Optimal hyperparameters for training resnet34_v1 on ImageNet?

Hi,

I’ve been training ImageNet on resnet34_v1 on MXNet ~1.1.0, and I can get at best around 14% training accuracy after 1 epoch of training. However, with a different framework (BIDMach), I can get 29% training accuracy on the same. The command I am using to train is:

python train_imagenet.py --network resnet-v1 --num-layers 34 --data-train s3://bidmach/mxnet/train/ --data-val s3://bidmach/mxnet/val/ --batch-size 64 --model /data/mxnet/resnetv1-34 --num-epochs 1 --disp-batches 1 --gpus 0 --kv-store device --lr 0.02

Has anyone achieved better results with a different set of hyperparameters? If so I’d like to know. Thanks.

For ResNet 34,

  • Start with lr=0.1, mom=0.9, wd=0.0001, batch_size=512
  • Decrease learning rate by by 0.1 at epochs 60, 75 and 90

After 1 epoch, you should get around 0.16 Top-1 accuracy and 0.36 Top-5 accuracy on training data.

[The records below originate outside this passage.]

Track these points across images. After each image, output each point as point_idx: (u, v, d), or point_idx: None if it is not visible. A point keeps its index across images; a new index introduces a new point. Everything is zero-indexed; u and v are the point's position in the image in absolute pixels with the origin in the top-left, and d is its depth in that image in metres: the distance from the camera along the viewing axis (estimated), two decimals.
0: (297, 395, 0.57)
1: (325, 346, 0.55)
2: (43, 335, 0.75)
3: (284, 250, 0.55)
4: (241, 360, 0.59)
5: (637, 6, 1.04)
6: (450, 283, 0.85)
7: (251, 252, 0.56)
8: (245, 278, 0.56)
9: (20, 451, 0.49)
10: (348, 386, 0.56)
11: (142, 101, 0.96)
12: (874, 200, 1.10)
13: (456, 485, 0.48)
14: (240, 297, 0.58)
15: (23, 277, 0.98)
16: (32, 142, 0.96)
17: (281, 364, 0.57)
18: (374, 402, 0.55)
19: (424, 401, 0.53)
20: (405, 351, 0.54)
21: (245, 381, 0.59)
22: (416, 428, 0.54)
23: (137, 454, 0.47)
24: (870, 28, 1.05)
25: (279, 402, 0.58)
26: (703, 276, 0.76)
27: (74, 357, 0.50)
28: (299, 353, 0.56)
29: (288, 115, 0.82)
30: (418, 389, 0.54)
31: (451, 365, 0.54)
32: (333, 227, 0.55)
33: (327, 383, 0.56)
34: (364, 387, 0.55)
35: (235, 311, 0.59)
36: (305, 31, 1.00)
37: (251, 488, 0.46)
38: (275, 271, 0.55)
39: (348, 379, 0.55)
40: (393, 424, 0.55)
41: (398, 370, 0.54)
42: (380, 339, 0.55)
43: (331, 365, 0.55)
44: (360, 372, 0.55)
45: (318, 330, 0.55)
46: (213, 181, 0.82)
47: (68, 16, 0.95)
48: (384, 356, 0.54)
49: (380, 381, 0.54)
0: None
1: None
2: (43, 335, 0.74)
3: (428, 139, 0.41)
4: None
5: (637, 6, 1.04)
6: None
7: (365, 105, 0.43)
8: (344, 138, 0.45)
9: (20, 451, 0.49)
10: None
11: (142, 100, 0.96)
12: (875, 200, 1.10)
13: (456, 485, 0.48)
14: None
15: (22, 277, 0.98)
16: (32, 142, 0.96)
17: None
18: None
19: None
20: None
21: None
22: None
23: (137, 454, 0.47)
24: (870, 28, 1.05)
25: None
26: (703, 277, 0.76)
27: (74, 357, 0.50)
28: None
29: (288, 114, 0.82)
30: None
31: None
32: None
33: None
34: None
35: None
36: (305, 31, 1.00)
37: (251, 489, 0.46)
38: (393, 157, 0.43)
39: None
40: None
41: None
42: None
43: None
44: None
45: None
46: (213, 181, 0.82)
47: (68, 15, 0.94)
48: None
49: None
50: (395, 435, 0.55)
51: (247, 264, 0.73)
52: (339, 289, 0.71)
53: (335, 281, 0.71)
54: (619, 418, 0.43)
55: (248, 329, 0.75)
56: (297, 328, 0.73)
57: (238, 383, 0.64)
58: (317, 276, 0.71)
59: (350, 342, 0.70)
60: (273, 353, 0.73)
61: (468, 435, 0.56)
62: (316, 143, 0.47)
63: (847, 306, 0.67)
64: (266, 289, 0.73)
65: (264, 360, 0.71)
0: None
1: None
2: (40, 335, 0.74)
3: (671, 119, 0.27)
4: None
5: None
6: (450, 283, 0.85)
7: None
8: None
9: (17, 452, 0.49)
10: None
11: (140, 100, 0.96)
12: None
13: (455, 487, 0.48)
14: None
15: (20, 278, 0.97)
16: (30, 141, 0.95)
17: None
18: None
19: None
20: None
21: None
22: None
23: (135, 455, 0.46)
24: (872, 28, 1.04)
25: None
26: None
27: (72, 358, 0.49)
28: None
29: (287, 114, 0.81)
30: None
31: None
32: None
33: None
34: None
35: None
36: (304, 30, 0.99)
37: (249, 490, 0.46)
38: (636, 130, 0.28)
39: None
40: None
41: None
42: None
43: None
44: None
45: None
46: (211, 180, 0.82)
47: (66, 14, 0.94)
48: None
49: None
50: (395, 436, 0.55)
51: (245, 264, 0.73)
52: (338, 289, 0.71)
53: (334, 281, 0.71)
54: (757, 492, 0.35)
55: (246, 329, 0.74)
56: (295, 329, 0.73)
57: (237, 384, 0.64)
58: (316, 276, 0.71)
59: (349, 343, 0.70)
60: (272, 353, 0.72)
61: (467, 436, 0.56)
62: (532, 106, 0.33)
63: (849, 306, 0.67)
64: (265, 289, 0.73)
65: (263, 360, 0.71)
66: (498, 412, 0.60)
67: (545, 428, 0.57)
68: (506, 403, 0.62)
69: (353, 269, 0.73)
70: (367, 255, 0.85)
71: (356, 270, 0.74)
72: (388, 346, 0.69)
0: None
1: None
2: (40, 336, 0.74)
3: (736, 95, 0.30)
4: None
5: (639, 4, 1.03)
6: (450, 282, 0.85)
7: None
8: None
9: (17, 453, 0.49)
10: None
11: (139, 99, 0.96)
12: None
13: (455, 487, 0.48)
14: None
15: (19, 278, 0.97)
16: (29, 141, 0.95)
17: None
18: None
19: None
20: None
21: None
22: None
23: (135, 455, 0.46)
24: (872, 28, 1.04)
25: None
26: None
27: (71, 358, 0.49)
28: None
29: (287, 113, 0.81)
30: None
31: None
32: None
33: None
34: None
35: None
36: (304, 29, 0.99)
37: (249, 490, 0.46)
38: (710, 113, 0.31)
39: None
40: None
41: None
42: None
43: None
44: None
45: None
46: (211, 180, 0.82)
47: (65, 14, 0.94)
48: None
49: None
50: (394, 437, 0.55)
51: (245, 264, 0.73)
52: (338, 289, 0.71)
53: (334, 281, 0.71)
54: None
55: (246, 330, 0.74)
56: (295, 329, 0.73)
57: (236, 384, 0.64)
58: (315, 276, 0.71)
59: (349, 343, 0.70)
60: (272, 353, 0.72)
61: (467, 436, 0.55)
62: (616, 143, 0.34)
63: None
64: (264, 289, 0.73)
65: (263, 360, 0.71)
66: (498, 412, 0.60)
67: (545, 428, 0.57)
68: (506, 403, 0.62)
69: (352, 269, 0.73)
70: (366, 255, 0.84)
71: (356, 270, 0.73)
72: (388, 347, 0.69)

After 128 epochs, you should get around 0.727 Top-1 accuracy and 0.911 Top-5 accuracy on validation data.

Training log for ResNet 34 on ImageNet is available here.

More info here.

Hi,

Thanks for the information. Do you know of a way to get results better than that (say, >20% Top-1 accuracy after epoch 1)?

Easiest way is to run two epochs and you should get over 20% easily. Any reason why you are particularly interested in the accuracy after the first epoch?

You can also try some adaptive optimizers like adam to see if that works faster at initial stages.

Hi,

I’m benchmarking MXNet against a different machine learning framework which is able to obtain 29% top-1 training accuracy after the first epoch. Clearly, achieving that kind of accuracy is possible. But I have not found a set of hyperparameters for MXNet which are able to achieve the same accuracy. Is there something else I could be doing wrong?

Thanks